*EXERCISE MATERIALS:*
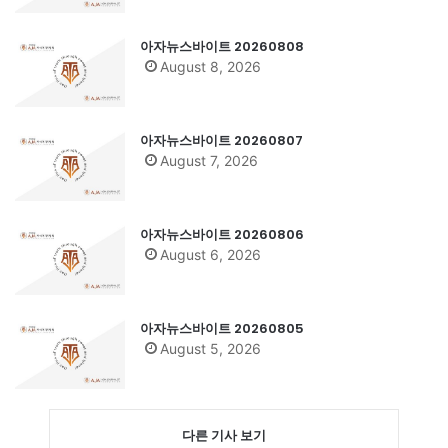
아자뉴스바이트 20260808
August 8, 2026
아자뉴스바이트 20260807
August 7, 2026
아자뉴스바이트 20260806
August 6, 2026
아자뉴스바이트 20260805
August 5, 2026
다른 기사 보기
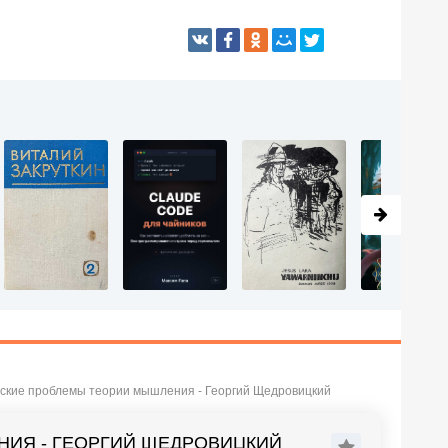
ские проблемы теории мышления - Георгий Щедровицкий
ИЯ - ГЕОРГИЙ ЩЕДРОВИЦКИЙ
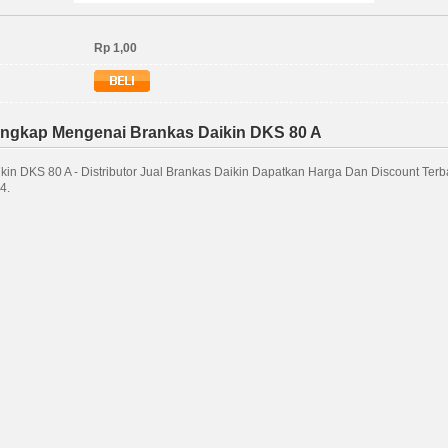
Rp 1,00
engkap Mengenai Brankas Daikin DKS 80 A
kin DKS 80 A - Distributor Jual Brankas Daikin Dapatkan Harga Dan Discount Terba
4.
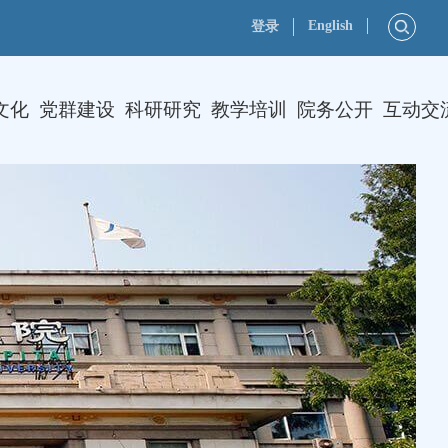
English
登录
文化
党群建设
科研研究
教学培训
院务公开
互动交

---

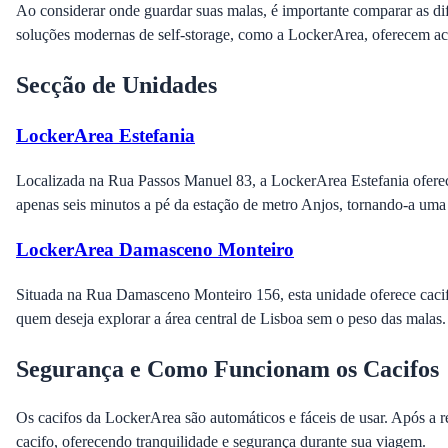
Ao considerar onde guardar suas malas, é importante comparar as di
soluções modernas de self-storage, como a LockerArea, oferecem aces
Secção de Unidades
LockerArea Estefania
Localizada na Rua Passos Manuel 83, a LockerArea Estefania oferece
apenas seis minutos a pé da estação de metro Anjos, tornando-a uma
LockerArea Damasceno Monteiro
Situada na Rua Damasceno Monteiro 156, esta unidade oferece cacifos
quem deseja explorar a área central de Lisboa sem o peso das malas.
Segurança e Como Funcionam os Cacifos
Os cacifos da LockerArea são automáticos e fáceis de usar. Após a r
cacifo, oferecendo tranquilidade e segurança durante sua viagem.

*WHAT YOU HAVE TO DO:*
Find each line in the records above that contains "malas", and copy it.

*ANSWER SECTION:*
Ao considerar onde guardar suas malas, é importante comparar as di
quem deseja explorar a área central de Lisboa sem o peso das malas.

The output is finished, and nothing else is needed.